Oregon Activists Should Be Protestors, Not Insurgents

On Tuesday, antigovernment activists led by Ammon Bundy were arrested by law enforcement, bringing an end to their 25-day occupation of the Malheur National Wildlife Refuge in Harney County, Oregon. LaVoy Finicum, who had been the mouthpiece of the group, was killed during the encounter. While the details of the incident are not yet fully known, the Bundy Ranch’s Facebook page is already calling foul, and it seems likely that Finicum’s death will inspire further outrage. However, while the group’s past actions have been controversial, Finicum’s death provides supporters with two very distinct opportunities: to elevate the group’s hostility into a constructive movement for change, or to devolve into a new wave of threats, standoffs and destructive hostility.

The Oregon protesters raised some genuine concerns about government transparency and overreach.

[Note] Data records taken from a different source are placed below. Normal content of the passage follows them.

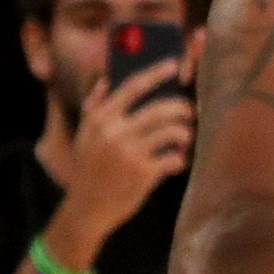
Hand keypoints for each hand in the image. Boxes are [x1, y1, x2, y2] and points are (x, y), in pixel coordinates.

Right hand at [58, 47, 197, 257]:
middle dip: (182, 108)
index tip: (173, 65)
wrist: (87, 207)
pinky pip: (175, 158)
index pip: (132, 87)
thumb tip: (104, 80)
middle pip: (161, 108)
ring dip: (185, 134)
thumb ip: (94, 107)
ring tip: (183, 140)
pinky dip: (180, 160)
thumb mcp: (85, 136)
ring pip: (173, 131)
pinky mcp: (144, 173)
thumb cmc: (89, 170)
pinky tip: (176, 164)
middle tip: (188, 112)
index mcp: (100, 119)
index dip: (155, 73)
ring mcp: (130, 153)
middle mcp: (114, 132)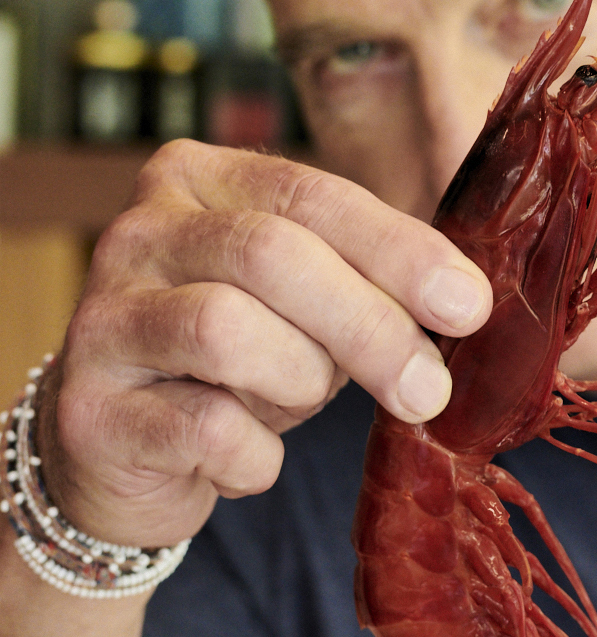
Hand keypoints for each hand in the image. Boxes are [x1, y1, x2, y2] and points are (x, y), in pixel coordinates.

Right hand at [39, 140, 490, 547]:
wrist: (124, 451)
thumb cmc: (239, 362)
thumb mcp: (309, 302)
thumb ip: (372, 280)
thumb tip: (464, 299)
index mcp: (197, 179)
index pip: (310, 195)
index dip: (399, 250)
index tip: (468, 306)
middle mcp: (137, 233)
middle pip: (270, 255)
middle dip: (367, 325)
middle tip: (426, 388)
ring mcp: (101, 318)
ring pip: (227, 331)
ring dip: (297, 382)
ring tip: (298, 402)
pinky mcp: (87, 408)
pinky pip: (203, 427)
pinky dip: (253, 454)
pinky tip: (248, 457)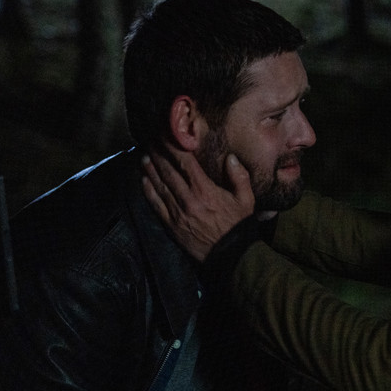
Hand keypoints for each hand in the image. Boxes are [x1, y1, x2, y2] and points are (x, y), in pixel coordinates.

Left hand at [141, 144, 254, 260]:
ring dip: (150, 170)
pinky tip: (144, 181)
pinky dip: (148, 191)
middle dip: (158, 154)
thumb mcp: (246, 199)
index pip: (185, 163)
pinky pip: (156, 205)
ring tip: (144, 157)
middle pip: (168, 171)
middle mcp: (188, 199)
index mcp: (206, 190)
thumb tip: (230, 157)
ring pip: (159, 186)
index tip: (166, 136)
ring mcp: (177, 213)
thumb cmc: (239, 225)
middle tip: (151, 141)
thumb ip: (239, 176)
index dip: (173, 147)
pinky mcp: (172, 225)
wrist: (231, 254)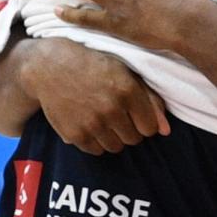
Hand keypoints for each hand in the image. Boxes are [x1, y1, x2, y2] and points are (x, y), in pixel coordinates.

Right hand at [19, 37, 170, 154]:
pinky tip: (90, 123)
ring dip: (113, 136)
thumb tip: (166, 131)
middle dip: (130, 130)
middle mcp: (111, 108)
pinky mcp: (75, 134)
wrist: (50, 66)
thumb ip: (150, 100)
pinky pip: (96, 150)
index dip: (144, 122)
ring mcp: (92, 123)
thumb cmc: (93, 66)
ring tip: (103, 118)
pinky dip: (96, 141)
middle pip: (134, 139)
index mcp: (128, 90)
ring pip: (116, 147)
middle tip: (117, 114)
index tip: (135, 114)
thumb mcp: (125, 73)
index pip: (150, 128)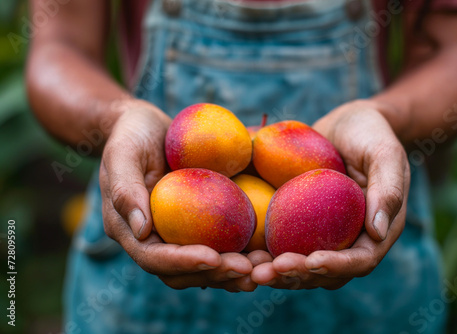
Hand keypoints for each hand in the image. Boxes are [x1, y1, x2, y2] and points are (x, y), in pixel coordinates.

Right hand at [99, 99, 255, 291]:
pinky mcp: (198, 224)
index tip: (213, 258)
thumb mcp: (122, 152)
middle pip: (183, 272)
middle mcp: (154, 239)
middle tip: (248, 268)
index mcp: (130, 230)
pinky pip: (219, 244)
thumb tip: (142, 230)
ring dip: (233, 272)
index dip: (182, 262)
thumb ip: (125, 189)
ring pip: (204, 267)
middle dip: (215, 273)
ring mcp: (177, 234)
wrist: (147, 126)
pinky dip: (241, 252)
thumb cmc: (132, 134)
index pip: (154, 258)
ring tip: (264, 266)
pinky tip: (266, 250)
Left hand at [251, 100, 409, 288]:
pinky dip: (265, 251)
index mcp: (376, 231)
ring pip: (301, 265)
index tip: (309, 260)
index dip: (335, 265)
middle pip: (324, 272)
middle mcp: (349, 239)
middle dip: (296, 275)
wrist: (348, 123)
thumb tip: (377, 232)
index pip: (359, 260)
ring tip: (249, 270)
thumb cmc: (371, 133)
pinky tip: (242, 250)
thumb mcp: (385, 153)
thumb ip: (387, 190)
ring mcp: (323, 234)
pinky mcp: (302, 224)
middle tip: (265, 273)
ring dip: (275, 272)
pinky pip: (284, 243)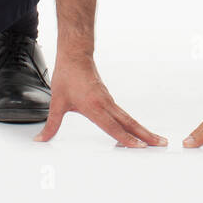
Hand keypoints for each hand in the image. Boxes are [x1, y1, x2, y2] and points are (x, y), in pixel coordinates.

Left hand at [34, 53, 165, 147]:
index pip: (113, 127)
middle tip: (161, 143)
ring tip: (155, 140)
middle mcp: (106, 104)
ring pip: (129, 119)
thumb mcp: (57, 102)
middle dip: (146, 135)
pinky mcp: (108, 99)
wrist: (75, 55)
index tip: (140, 147)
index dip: (127, 139)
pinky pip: (123, 114)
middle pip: (129, 123)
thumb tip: (41, 139)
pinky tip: (136, 130)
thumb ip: (51, 125)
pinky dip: (133, 124)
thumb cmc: (68, 76)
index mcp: (94, 107)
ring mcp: (109, 101)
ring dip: (143, 130)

The movement’s initial spark centered on Dwight and Steven Hammond, two ranchers who damaged federal property in 2001. The Hammonds were given a sentence shorter than the five-year federal minimum, but in 2015 prosecutors unexpectedly extended their sentences to the federal minimum. This spurred the Oregon protesters against what they considered unfair federal sentencing laws. Buried within their outlandish statements are legitimate critiques of the needlessly labyrinthine US legal system. Regardless of their tactics, the protesters still succeeded in highlighting the shortcomings of a legal system that affect every United States citizen.

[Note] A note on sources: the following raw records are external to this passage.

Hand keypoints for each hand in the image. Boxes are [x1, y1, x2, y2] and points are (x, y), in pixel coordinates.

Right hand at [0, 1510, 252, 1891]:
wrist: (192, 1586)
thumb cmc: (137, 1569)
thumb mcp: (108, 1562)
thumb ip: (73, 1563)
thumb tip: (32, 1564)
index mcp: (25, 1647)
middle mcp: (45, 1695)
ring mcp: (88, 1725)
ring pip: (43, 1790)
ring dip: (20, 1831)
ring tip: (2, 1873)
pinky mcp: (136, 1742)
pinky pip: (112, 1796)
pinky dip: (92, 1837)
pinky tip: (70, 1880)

Loss of life in protests galvanized those involved in the movement at hand. Bob Abbey, a former head of the Bureau of Land Management, contended that “this most recent confrontation would probably give them what they believe is further justification and rationale for taking extreme actions.” Despite their divisive demands, they echo the anti-police-state sentiment promulgated by those in Black Lives Matter movement. However, due to their violent tactics and general disorganization, the Oregon protesters will fail where BLM succeeded. In the face of police brutality, BLM was able to gain momentum and achieve some of its goal — such as police body cameras and increased public scrutiny — by remaining peaceful and efficiently organized.

If there is a nugget of a legitimate cause hidden underneath the violent threats and caustic rhetoric, there has never been a better time than now to bring it forward. These protesters touched on a pounding vein of anti-authoritarian, populist sentiment in the United States. They also invoked concerns about mandatory sentencing that affect many of the country’s poorest and incarcerated. We do not mean to legitimize the protesters’ use of violence and threats — quite the opposite. Only when they drop the guns and pick up picket signs will their concerns be brought to the national conversation. With Finicum’s death, the populists have an opportunity to rally their base and push for reform and attention. Time will tell if they are wise enough to take it.